Magnetic and magnetocaloric properties of La$_{0.6}$Ca$_{0.4}$MnO$_{3}$ tunable by particle size and dimensionality

TL;DR

This study investigates how particle size and dimensionality influence the magnetic and magnetocaloric properties of La$_{0.6}$Ca$_{0.4}$MnO$_{3}$ nanostructures, revealing optimized cooling performance at specific sizes.

Contribution

It introduces advanced nanostructures of LaCaMnO with controlled particle sizes and demonstrates how these sizes affect magnetic and magnetocaloric behaviors, filling a knowledge gap in nanostructured manganites.

Findings

Magnetic transition broadening increases with decreasing particle size.

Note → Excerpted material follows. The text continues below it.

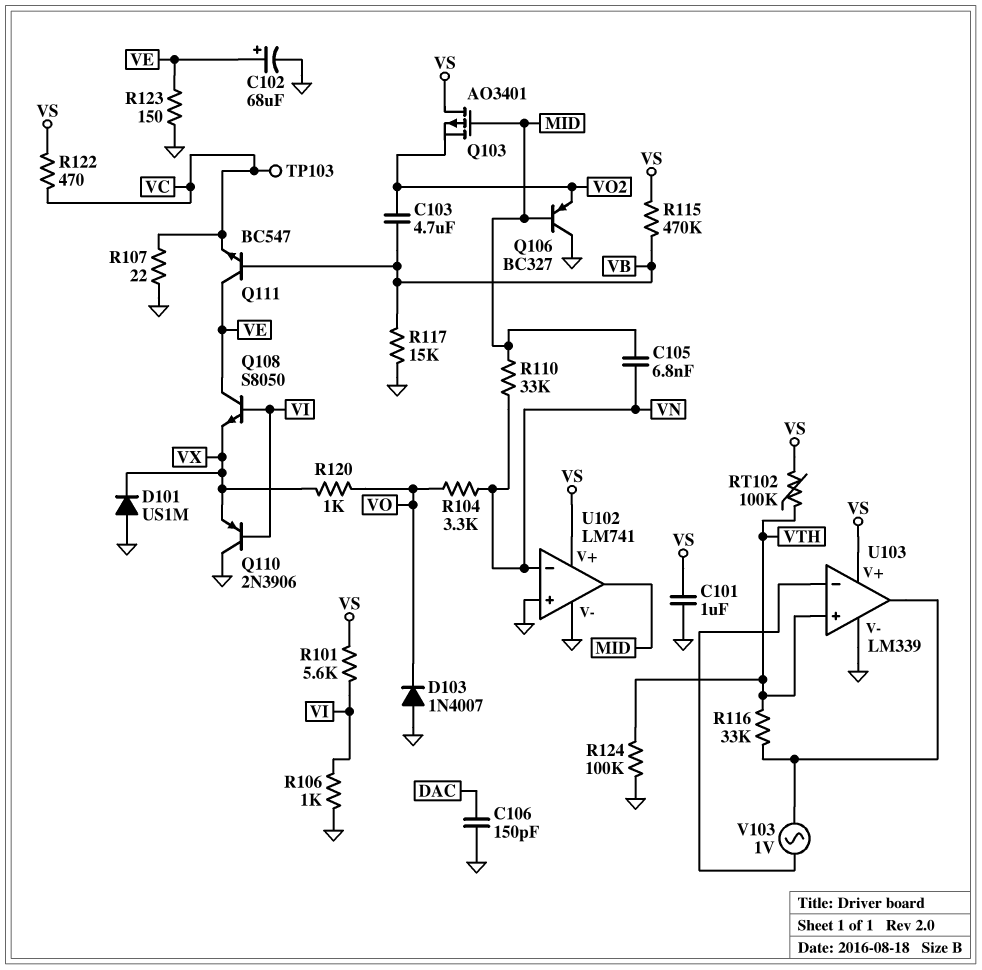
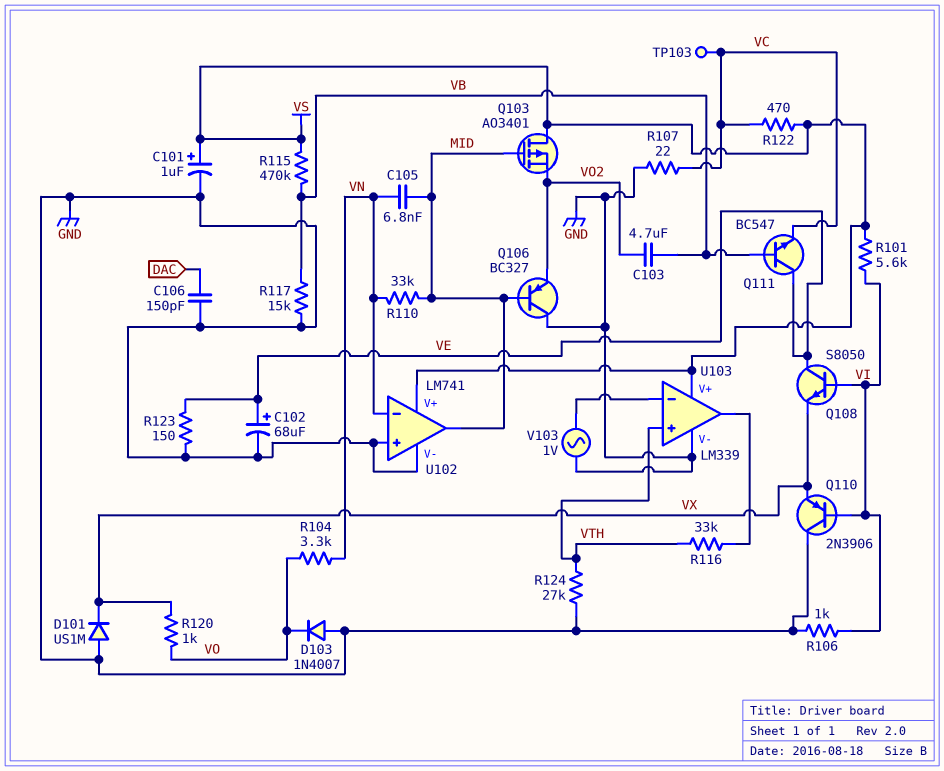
C101: 1uF (GND, VS) -> 1uF (plus VS, minus GND)
R124: 100k (GND, VTH) -> 27k (GND, VTH)
RT102: 100k (VS, VTH) -> none
V103: AC 1V (U103/in-, U103/out) -> AC 1V (GND, U103/in-)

Optimal relative cooling power (RCP) observed at 223 nm particle size.

Nanostructures exhibit tunable magnetic and magnetocaloric properties.

Abstract

Manganites have been attracted considerable attention due to some intriguing magnetic properties, such as magnetoresistance, spin glass behavior and superparamagnetism. In recent years, some studies point to the effect of particle size and dimensionality of these compounds in their magnetic features. Particularly, LaCaMnO material research is well explored concerning the bulk material. To overcome the lack of the information we successfully produced advanced nanostructures of La$_{0.6}$Ca$_{0.4}$MnO$_{3}$ manganites, namely nanotubes and nanoparticles by using a sol-gel modified method, to determine the size particle effect on the magnetism. The manganites crystal structure, magnetic and magnetocaloric properties were studied in a broad temperature range. Transmission electron microscopy revealed nanoparticles with sizes from 45 up to 223 nm, depending on the calcination temperature. It was found that the magnetic and magnetocaloric properties can be optimized by tuning the particle size; for instance, the magnetic transition broadening by decreasing the particle size. We report the relative cooling power (RCP) of these samples; it was found that the best RCP was observed for the 223 nm particle (508 J/Kg). Finally, this work contributes to the research on the magnetic properties and magnetocaloric potentials in nanostructured systems with distinct morphologies.